In power since 2010, the veteran nationalist has grappled with multiple crises over the past months as a sex abuse scandal brought down two of his key allies, just as Hungary was emerging from the worst inflationary surge in the European Union.

Rising expenditure and a weak recovery have also prevented Orban from unleashing the kind of lavish outlays that helped him coast to his fourth successive victory at a 2022 parliamentary election, while presenting Magyar with a rare opportunity.

The latest surveys put support for Orban’s right-wing Fidesz at 44% to 48%, with Magyar’s right-of-centre Tisza polling in a 23% to 29% range, an unprecedented surge for the newcomer, who burst onto Hungary’s political scene just four months ago.

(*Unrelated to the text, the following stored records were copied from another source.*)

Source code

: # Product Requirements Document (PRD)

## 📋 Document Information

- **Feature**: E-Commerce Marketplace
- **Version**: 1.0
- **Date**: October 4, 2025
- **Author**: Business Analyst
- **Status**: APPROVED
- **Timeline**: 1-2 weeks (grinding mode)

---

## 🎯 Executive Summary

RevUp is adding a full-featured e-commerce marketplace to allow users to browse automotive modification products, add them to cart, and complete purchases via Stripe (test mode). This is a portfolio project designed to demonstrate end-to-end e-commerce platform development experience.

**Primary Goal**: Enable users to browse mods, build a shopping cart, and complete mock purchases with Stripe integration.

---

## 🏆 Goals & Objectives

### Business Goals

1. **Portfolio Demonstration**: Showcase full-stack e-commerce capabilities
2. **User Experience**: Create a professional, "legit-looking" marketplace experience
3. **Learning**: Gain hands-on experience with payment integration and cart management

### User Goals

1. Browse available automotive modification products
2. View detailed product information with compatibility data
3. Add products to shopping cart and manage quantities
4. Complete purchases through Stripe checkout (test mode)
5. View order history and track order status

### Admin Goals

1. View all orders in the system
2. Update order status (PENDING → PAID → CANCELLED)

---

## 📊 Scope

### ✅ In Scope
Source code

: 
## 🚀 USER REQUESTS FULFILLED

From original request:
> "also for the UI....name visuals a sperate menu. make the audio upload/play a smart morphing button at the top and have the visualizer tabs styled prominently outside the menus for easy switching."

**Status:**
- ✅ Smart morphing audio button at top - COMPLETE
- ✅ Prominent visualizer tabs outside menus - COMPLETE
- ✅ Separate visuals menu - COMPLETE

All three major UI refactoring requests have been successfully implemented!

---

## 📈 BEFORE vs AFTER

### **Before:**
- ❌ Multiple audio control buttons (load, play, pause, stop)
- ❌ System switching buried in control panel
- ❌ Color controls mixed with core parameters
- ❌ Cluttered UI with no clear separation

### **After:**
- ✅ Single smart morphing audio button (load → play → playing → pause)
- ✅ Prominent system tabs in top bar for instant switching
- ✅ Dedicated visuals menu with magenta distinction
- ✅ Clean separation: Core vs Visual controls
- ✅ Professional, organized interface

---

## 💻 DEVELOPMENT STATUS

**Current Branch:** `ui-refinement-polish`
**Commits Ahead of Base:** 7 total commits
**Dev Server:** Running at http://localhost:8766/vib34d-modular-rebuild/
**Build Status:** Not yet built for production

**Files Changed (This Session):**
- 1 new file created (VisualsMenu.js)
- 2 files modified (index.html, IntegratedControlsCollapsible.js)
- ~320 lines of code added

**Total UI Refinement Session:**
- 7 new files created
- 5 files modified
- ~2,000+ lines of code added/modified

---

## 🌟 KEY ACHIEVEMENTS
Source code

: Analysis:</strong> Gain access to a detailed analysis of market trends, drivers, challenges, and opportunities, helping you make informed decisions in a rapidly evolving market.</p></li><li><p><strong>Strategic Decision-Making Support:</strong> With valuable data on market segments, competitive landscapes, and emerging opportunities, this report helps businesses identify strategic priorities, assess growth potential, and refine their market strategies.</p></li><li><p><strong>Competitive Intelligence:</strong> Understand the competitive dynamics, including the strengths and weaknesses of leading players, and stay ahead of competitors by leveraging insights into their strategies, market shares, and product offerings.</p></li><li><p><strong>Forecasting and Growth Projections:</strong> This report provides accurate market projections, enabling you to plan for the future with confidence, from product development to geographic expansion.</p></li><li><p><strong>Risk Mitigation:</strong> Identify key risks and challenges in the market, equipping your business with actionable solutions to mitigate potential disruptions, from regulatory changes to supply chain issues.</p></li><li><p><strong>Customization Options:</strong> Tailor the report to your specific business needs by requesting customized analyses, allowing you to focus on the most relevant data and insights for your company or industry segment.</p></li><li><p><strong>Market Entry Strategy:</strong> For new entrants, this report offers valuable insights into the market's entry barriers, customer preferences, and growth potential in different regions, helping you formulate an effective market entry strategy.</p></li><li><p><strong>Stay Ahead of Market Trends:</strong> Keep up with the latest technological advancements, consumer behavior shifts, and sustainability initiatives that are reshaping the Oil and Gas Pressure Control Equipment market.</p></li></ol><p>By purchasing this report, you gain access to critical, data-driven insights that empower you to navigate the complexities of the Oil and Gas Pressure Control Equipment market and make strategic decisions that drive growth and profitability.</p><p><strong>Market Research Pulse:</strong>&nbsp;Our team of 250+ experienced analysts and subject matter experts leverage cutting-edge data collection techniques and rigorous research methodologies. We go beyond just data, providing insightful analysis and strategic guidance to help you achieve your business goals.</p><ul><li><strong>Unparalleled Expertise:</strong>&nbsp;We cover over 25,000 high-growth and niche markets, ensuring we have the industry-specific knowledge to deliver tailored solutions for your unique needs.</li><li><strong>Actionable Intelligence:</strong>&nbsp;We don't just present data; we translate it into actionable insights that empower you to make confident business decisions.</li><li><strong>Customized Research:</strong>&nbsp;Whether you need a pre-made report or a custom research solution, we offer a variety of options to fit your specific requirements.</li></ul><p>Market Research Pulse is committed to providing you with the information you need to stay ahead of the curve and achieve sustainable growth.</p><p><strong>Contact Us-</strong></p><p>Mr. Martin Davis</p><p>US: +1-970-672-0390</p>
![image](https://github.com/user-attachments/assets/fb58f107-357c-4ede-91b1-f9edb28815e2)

Orban’s worst result at any EU election was a 47.4% showing when Hungary joined the bloc two decades ago, while no opposition party has managed to get more than 20% since 2009.

“If you want it, too, Hungary will be the country of justice, honour and laws,” Magyar told jubilant supporters thronging Budapest’s majestic Heroes’ Square.

“Hungary will be not the wedged, but the link between East and West,” the 43-year-old added.

A rally staged by Orban in Budapest last week also drew tens of thousands of supporters, with the 61-year-old premier casting Sunday’s vote as a choice between war and peace in Europe amid Russia’s war in Ukraine, now in its third year.

Aides say Magyar had visited nearly 200 towns on the campaign trail, with the media-savvy former government insider also posting hundreds of Facebook messages to boost his appeal.

Magyar worked for the foreign ministry and then the prime minister’s office in Brussels before joining a state bank and then heading a student loan agency. He eventually became disenchanted with Fidesz over what he said was the corruption and state propaganda that he witnessed from the inside.

Magyar, whose rallies have attracted unusually large turnouts even in some rural Fidesz strongholds, has said his lawmakers would join the European People’s Party (EPP), which broke ranks with Orban in 2021.

Orban, meanwhile, has courted Italian Prime Minister Giorgia Meloni’s European Conservatives and Reformists Party, with his 12 European Parliament lawmakers not affiliated with any other grouping since its break-up with the mainstream EPP.